Clinical Trial Risk

NLP in pharma: modelling clinical trials risk from unstructured text

When a pharmaceutical company develops a drug, it needs to pass through several phases of clinical trials before it can be approved by regulators.

Before the trial is run, the drug developer writes a document called a protocol. This contains key information about how long the trial will run for, what is the risk to participants, what kind of treatment is being investigated, etc.

The problem is that each protocol is up to 200 pages long and the structure can vary.

We have developed and trained an AI tool using natural language processing (NLP) to predict 8 output variables from a clinical trial protocol.

This allows pharma companies and regulators to analyse and quantify large numbers of clinical trial protocols, allowing more accurate risk estimation.

The technique can be extended to other industries where large unstructured or semi-structured documents are the norm.

AI has great potential to revolutionise many aspects of the pharmaceutical industry, from pre-clinical stages such as in silico drug discovery through to clinical trials and aftermarket monitoring of key opinion leaders (KOLs).
Natural language processing has found uses in the pre-clinical, clinical and KOL stages of the drug development lifecycle.

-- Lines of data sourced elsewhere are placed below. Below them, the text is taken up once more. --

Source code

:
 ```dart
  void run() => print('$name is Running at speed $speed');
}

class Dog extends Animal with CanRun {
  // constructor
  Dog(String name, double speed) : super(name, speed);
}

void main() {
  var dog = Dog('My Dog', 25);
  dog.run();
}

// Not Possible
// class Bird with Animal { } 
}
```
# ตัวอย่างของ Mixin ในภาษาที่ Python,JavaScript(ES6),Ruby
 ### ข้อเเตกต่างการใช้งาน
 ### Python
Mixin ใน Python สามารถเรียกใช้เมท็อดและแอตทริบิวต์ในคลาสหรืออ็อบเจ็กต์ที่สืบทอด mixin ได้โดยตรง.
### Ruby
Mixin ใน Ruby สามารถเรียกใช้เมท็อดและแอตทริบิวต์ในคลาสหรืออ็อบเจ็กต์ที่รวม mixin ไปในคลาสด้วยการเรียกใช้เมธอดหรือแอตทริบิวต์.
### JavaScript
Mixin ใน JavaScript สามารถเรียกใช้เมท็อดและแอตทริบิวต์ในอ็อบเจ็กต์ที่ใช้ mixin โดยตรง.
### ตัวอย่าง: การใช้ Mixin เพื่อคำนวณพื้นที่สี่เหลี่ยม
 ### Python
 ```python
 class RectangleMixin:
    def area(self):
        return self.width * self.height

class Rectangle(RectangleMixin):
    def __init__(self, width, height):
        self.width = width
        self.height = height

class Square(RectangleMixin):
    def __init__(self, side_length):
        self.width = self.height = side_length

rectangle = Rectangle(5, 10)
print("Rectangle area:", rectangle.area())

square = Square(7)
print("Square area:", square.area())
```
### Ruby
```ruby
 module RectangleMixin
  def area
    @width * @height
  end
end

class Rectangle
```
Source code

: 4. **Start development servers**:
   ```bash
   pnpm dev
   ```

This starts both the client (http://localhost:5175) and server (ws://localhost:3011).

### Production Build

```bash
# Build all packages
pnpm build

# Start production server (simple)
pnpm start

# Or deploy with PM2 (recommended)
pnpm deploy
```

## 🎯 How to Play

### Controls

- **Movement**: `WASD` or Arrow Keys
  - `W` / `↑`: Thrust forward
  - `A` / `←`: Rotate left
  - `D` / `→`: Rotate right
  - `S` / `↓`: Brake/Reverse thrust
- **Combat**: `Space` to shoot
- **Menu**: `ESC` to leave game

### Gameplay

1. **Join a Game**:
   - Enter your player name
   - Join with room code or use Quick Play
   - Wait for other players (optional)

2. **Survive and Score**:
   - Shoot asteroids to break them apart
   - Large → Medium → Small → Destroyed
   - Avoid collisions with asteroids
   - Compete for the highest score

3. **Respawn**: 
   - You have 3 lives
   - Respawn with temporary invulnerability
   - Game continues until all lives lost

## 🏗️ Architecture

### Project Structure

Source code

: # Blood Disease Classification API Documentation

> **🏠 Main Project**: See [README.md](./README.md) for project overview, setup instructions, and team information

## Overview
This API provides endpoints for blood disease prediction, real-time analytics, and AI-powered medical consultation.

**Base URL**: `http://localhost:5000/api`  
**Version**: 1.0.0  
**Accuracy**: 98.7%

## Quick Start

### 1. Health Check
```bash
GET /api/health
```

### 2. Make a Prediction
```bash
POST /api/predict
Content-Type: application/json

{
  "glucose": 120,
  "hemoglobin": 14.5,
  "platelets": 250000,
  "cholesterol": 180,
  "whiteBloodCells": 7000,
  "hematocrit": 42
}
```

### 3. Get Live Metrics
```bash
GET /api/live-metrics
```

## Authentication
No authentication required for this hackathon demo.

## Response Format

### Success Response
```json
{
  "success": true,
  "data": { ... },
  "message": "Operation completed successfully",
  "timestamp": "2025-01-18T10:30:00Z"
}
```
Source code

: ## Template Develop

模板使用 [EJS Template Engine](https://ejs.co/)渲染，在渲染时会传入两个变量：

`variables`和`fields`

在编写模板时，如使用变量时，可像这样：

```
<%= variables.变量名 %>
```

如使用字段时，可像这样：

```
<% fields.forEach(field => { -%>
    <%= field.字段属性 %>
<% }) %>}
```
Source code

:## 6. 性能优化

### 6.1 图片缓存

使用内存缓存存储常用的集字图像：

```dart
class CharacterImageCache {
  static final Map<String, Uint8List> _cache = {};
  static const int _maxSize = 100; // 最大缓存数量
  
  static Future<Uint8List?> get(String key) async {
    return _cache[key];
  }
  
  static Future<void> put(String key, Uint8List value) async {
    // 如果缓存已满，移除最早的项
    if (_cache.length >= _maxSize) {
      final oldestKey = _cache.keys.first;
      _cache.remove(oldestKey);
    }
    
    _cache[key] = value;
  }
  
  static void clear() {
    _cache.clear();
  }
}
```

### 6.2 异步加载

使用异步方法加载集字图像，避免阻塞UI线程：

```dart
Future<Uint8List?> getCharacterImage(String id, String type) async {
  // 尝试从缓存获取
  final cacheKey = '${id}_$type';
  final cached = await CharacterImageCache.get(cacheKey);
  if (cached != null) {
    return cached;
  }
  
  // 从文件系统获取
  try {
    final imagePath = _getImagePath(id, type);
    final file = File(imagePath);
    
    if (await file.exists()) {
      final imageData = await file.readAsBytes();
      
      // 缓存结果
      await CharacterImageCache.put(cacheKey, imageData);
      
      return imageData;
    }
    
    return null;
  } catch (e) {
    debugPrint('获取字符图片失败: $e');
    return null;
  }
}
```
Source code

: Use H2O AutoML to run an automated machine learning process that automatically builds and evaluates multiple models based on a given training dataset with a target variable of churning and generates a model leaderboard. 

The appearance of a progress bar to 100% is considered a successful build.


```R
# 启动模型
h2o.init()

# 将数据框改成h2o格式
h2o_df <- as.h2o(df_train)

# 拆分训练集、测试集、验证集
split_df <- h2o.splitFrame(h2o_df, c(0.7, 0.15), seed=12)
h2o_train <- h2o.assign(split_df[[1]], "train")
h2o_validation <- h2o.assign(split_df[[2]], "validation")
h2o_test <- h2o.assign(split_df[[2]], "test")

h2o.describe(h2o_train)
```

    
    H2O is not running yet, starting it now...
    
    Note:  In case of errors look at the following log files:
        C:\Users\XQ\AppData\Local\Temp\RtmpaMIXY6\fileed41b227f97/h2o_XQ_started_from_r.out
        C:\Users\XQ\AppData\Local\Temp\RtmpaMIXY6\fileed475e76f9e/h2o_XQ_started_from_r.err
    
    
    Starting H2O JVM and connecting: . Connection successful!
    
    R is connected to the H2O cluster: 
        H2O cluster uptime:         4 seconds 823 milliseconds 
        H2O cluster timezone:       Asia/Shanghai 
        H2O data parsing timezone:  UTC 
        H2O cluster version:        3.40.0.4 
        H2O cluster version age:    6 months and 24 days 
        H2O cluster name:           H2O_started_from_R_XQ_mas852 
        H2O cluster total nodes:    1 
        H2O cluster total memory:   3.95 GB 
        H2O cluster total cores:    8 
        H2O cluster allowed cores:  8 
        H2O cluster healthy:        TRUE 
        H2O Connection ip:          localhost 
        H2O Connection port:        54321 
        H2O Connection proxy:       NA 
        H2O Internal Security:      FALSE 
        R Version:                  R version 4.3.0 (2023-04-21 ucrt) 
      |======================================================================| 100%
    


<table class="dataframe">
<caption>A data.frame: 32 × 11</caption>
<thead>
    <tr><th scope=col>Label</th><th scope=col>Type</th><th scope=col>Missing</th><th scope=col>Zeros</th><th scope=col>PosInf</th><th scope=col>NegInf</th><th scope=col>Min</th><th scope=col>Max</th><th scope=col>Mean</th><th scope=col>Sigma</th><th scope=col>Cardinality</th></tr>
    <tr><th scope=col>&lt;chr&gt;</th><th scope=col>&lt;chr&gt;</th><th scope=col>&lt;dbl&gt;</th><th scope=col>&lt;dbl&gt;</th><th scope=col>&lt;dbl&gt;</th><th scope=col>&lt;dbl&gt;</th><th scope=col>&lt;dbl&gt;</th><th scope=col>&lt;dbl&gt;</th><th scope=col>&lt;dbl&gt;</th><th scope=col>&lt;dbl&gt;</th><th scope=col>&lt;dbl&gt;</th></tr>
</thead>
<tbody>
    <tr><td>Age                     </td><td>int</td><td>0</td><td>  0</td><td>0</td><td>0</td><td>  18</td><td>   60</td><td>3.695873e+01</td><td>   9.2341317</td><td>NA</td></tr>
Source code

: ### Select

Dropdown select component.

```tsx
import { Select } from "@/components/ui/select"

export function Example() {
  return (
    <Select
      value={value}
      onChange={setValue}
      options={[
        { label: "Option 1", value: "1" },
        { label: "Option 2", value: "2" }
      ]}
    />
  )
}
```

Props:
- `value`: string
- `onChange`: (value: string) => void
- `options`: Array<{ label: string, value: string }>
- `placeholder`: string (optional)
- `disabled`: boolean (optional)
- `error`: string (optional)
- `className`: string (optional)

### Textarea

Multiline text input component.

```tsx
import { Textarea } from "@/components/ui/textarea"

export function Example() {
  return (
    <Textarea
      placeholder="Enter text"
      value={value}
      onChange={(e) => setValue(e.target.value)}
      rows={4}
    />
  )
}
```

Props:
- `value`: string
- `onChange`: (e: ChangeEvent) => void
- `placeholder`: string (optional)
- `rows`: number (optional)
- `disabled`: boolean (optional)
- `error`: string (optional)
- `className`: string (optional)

Natural Language Processing to predict Complexity and Cost in the Pharmaceutical Industry

Fast Data Science Ltd (developers of the Clinical Trial Risk Tool) have also worked on a similar natural language processing project for a pharmaceutical company which needed to predict the overall complexity and cost of running a clinical trial. We developed a web-based tool which allowed a non-technical user to drag and drop a PDF file of a clinical trial protocol. The tool converted the PDF to raw text and extracted a number of key properties of the trial, such as the number of subjects, location, number of visits, type of treatment, and so on. These properties were fed into a risk model which rated the trial as low, medium or high complexity in three dimensions (subject score, study score, and site score).